Stored data entries.

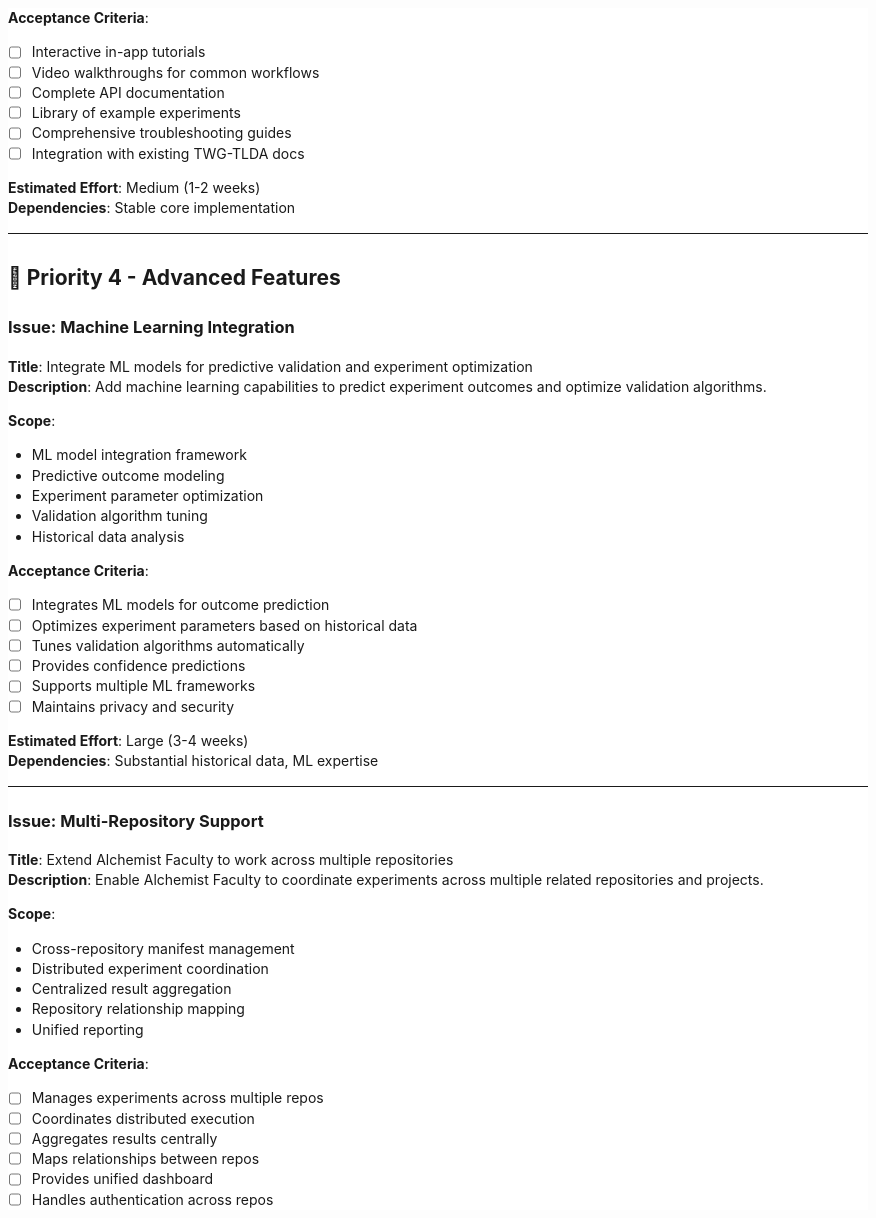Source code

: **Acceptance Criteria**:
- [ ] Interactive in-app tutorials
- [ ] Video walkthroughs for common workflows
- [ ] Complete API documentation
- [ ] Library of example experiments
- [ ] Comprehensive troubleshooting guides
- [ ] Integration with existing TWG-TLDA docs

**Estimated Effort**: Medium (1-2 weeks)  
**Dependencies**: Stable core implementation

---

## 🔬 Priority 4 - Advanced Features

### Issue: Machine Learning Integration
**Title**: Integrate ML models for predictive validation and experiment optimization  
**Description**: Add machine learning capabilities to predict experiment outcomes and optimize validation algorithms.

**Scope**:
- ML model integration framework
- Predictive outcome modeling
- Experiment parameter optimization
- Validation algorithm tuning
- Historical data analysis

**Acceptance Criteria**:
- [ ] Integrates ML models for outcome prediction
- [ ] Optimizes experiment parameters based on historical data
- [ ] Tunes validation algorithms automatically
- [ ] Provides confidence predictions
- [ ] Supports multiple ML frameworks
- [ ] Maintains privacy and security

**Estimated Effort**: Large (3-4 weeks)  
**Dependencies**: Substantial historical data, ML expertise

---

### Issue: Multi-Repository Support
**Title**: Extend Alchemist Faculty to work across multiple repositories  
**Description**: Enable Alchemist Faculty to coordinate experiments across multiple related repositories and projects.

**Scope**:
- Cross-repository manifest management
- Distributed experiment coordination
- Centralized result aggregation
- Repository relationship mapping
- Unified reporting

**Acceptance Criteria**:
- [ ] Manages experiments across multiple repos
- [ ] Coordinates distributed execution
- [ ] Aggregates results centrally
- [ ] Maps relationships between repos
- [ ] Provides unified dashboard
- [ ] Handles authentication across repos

What needs to be done.
Write out every one of the rows above word for word, leaving out the pictures.

Task result.
Source code

: **Acceptance Criteria**:
- [ ] Interactive in-app tutorials
- [ ] Video walkthroughs for common workflows
- [ ] Complete API documentation
- [ ] Library of example experiments
- [ ] Comprehensive troubleshooting guides
- [ ] Integration with existing TWG-TLDA docs

**Estimated Effort**: Medium (1-2 weeks)  
**Dependencies**: Stable core implementation

---

## 🔬 Priority 4 - Advanced Features

### Issue: Machine Learning Integration
**Title**: Integrate ML models for predictive validation and experiment optimization  
**Description**: Add machine learning capabilities to predict experiment outcomes and optimize validation algorithms.

**Scope**:
- ML model integration framework
- Predictive outcome modeling
- Experiment parameter optimization
- Validation algorithm tuning
- Historical data analysis

**Acceptance Criteria**:
- [ ] Integrates ML models for outcome prediction
- [ ] Optimizes experiment parameters based on historical data
- [ ] Tunes validation algorithms automatically
- [ ] Provides confidence predictions
- [ ] Supports multiple ML frameworks
- [ ] Maintains privacy and security

**Estimated Effort**: Large (3-4 weeks)  
**Dependencies**: Substantial historical data, ML expertise

---

### Issue: Multi-Repository Support
**Title**: Extend Alchemist Faculty to work across multiple repositories  
**Description**: Enable Alchemist Faculty to coordinate experiments across multiple related repositories and projects.

**Scope**:
- Cross-repository manifest management
- Distributed experiment coordination
- Centralized result aggregation
- Repository relationship mapping
- Unified reporting

**Acceptance Criteria**:
- [ ] Manages experiments across multiple repos
- [ ] Coordinates distributed execution
- [ ] Aggregates results centrally
- [ ] Maps relationships between repos
- [ ] Provides unified dashboard
- [ ] Handles authentication across repos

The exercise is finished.